WHAT YOU WILL DO: In the data below, one line contains "35: (253, 112, 1.50)" and a later one contains "48: (216, 121, 1.50)". Print both, with every line between them, exactly and alone.

Saved entries:
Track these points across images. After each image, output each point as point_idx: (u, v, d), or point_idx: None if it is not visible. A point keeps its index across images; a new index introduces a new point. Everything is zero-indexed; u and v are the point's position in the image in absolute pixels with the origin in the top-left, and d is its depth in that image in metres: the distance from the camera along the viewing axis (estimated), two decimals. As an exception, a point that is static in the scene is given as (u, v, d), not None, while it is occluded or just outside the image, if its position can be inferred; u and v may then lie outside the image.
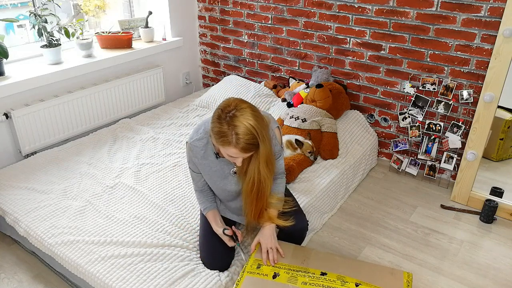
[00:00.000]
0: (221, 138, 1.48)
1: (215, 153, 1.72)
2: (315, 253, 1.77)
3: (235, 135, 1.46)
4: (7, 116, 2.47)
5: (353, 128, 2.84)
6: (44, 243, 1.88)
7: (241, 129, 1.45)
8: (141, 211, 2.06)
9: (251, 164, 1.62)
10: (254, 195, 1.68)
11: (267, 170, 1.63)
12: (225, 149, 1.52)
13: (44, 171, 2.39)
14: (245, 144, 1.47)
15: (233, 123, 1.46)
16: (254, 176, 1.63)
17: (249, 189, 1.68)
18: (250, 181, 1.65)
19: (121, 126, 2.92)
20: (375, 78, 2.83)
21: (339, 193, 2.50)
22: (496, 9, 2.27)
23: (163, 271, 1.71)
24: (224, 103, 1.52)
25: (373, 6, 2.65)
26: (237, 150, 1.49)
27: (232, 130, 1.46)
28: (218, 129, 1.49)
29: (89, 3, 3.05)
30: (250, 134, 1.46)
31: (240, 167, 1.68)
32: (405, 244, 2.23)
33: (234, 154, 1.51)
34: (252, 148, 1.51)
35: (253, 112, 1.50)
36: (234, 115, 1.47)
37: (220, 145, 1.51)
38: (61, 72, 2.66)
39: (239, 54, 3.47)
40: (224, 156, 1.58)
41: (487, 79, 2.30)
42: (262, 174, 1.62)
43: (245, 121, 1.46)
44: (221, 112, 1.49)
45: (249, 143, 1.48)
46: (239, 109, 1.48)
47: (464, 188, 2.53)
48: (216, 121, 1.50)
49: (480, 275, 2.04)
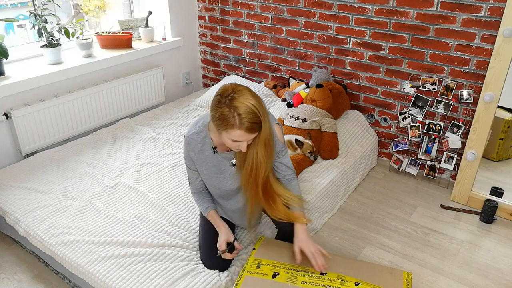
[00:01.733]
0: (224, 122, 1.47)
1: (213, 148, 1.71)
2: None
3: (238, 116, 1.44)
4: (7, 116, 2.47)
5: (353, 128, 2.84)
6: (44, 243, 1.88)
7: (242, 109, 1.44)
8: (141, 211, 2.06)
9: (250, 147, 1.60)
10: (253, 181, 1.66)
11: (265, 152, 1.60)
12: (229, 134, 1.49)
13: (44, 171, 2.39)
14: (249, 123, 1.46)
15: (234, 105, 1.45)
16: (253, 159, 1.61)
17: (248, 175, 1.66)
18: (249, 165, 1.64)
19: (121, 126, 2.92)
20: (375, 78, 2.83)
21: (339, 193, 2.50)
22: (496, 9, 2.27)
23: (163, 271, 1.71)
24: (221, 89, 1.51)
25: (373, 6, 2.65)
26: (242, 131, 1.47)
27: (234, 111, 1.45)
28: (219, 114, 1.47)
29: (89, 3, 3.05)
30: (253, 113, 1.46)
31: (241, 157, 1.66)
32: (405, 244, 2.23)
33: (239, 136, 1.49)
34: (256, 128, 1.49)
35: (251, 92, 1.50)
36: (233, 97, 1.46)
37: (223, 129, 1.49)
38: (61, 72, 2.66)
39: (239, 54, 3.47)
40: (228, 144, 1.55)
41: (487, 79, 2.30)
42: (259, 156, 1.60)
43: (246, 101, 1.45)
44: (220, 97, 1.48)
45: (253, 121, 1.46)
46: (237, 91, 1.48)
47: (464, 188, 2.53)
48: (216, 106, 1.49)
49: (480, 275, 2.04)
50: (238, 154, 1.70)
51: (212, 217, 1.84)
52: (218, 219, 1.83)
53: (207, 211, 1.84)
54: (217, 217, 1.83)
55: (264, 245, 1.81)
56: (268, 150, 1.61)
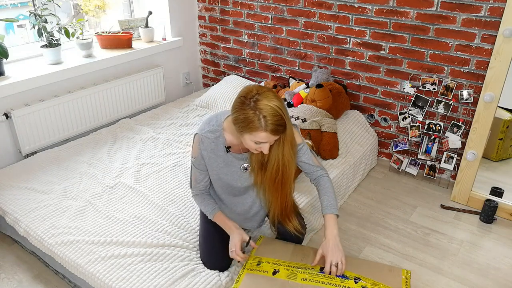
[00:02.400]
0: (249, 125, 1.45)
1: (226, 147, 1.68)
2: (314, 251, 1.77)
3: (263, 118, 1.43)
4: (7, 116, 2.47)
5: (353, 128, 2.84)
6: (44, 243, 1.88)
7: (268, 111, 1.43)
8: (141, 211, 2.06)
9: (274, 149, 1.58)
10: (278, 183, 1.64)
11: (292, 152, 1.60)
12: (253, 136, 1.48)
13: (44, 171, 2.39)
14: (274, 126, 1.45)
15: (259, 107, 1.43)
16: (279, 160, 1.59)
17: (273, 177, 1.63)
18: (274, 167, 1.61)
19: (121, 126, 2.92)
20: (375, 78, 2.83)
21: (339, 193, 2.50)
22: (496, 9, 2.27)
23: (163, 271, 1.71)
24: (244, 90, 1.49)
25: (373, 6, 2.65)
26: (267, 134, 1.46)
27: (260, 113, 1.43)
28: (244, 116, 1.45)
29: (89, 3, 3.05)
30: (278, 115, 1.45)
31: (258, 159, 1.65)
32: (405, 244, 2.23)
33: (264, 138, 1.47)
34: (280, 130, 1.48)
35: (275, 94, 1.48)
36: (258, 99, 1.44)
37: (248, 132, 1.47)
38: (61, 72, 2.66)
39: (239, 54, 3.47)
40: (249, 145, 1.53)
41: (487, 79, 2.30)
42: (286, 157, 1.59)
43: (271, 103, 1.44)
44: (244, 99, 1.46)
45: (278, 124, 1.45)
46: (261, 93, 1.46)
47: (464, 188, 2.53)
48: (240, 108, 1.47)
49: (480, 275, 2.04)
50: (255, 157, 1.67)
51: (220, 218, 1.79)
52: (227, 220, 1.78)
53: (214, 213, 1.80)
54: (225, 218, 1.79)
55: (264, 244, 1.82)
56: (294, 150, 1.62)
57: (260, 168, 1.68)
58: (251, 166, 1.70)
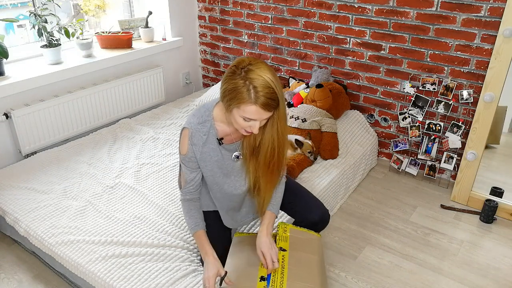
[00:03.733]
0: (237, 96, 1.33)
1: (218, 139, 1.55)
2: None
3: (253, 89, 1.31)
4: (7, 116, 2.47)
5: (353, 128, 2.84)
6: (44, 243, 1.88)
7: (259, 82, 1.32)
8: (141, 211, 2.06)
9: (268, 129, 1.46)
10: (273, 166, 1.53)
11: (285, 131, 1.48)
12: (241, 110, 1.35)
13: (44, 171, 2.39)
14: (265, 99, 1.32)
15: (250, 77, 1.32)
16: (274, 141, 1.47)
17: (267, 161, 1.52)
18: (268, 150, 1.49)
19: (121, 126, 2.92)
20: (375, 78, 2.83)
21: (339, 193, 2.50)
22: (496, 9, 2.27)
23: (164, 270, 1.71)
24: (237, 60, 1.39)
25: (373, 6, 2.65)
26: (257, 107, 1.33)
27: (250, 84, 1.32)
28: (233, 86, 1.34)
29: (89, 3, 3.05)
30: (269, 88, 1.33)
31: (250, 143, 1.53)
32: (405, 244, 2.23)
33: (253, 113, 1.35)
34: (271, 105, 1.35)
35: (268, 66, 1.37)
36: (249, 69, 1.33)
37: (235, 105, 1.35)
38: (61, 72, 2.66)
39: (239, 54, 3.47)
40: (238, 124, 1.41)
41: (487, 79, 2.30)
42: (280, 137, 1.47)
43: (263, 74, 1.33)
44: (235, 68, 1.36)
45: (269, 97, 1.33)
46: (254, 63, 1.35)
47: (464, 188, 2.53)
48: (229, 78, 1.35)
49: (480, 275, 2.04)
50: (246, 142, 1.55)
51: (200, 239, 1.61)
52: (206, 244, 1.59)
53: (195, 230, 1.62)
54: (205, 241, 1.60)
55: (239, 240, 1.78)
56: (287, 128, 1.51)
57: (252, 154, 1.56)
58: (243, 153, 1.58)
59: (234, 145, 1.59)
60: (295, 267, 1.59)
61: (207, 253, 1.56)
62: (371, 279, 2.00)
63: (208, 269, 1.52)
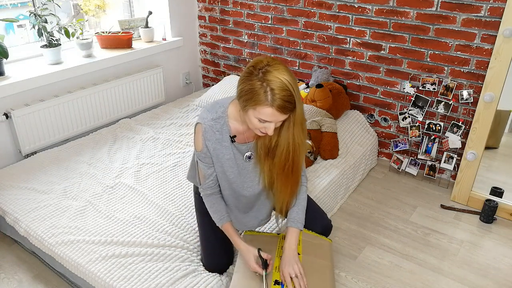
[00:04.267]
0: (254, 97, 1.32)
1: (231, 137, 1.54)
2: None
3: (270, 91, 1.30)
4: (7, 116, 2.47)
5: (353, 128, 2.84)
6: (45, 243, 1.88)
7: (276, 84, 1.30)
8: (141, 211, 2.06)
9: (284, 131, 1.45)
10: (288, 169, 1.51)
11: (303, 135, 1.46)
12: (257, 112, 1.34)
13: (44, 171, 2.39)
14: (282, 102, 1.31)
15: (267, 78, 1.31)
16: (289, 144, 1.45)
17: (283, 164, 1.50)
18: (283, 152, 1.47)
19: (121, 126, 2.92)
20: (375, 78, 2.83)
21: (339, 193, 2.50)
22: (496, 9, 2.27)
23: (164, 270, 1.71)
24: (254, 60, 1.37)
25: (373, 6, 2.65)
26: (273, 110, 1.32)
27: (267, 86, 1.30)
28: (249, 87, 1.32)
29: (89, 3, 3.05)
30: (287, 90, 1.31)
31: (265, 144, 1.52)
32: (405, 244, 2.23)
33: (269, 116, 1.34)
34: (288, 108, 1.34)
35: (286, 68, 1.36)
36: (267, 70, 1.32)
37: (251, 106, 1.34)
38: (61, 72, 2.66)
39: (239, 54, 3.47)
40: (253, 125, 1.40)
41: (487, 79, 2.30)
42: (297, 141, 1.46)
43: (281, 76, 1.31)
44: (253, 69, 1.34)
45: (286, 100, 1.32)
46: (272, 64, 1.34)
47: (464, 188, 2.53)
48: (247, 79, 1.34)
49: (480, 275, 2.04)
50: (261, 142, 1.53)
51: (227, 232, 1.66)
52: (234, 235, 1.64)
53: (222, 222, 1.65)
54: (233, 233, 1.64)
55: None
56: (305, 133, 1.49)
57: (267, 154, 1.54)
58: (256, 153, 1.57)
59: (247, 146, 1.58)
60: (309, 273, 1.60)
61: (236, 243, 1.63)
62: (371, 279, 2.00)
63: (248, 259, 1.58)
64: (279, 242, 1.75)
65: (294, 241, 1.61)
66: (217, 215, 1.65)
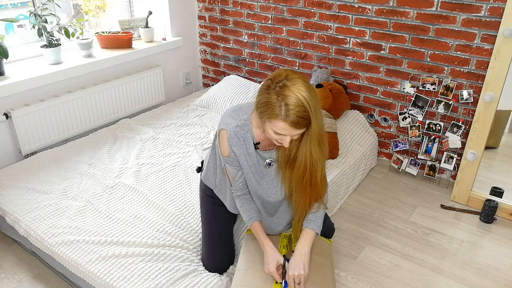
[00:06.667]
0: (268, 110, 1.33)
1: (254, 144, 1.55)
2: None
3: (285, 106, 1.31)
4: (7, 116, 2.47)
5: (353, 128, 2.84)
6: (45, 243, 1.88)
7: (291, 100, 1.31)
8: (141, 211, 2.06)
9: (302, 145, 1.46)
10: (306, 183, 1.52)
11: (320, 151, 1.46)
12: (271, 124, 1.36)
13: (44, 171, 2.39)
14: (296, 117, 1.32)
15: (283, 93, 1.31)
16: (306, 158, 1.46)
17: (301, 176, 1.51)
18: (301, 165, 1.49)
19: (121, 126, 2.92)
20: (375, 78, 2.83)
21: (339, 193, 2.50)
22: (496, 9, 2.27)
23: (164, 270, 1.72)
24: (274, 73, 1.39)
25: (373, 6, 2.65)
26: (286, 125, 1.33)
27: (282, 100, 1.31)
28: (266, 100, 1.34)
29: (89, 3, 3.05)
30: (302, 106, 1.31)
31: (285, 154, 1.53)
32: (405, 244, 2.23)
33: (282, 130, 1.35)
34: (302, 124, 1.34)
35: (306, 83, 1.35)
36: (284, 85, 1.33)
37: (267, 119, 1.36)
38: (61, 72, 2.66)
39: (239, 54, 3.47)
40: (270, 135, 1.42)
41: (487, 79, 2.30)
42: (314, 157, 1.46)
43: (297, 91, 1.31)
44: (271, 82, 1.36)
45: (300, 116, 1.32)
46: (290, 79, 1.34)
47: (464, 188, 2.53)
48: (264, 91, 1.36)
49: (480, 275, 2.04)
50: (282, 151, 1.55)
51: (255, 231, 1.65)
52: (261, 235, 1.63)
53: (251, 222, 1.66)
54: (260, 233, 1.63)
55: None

TASK RESPONSE:
35: (253, 112, 1.50)
36: (234, 115, 1.47)
37: (220, 145, 1.51)
38: (61, 72, 2.66)
39: (239, 54, 3.47)
40: (224, 156, 1.58)
41: (487, 79, 2.30)
42: (262, 174, 1.62)
43: (245, 121, 1.46)
44: (221, 112, 1.49)
45: (249, 143, 1.48)
46: (239, 109, 1.48)
47: (464, 188, 2.53)
48: (216, 121, 1.50)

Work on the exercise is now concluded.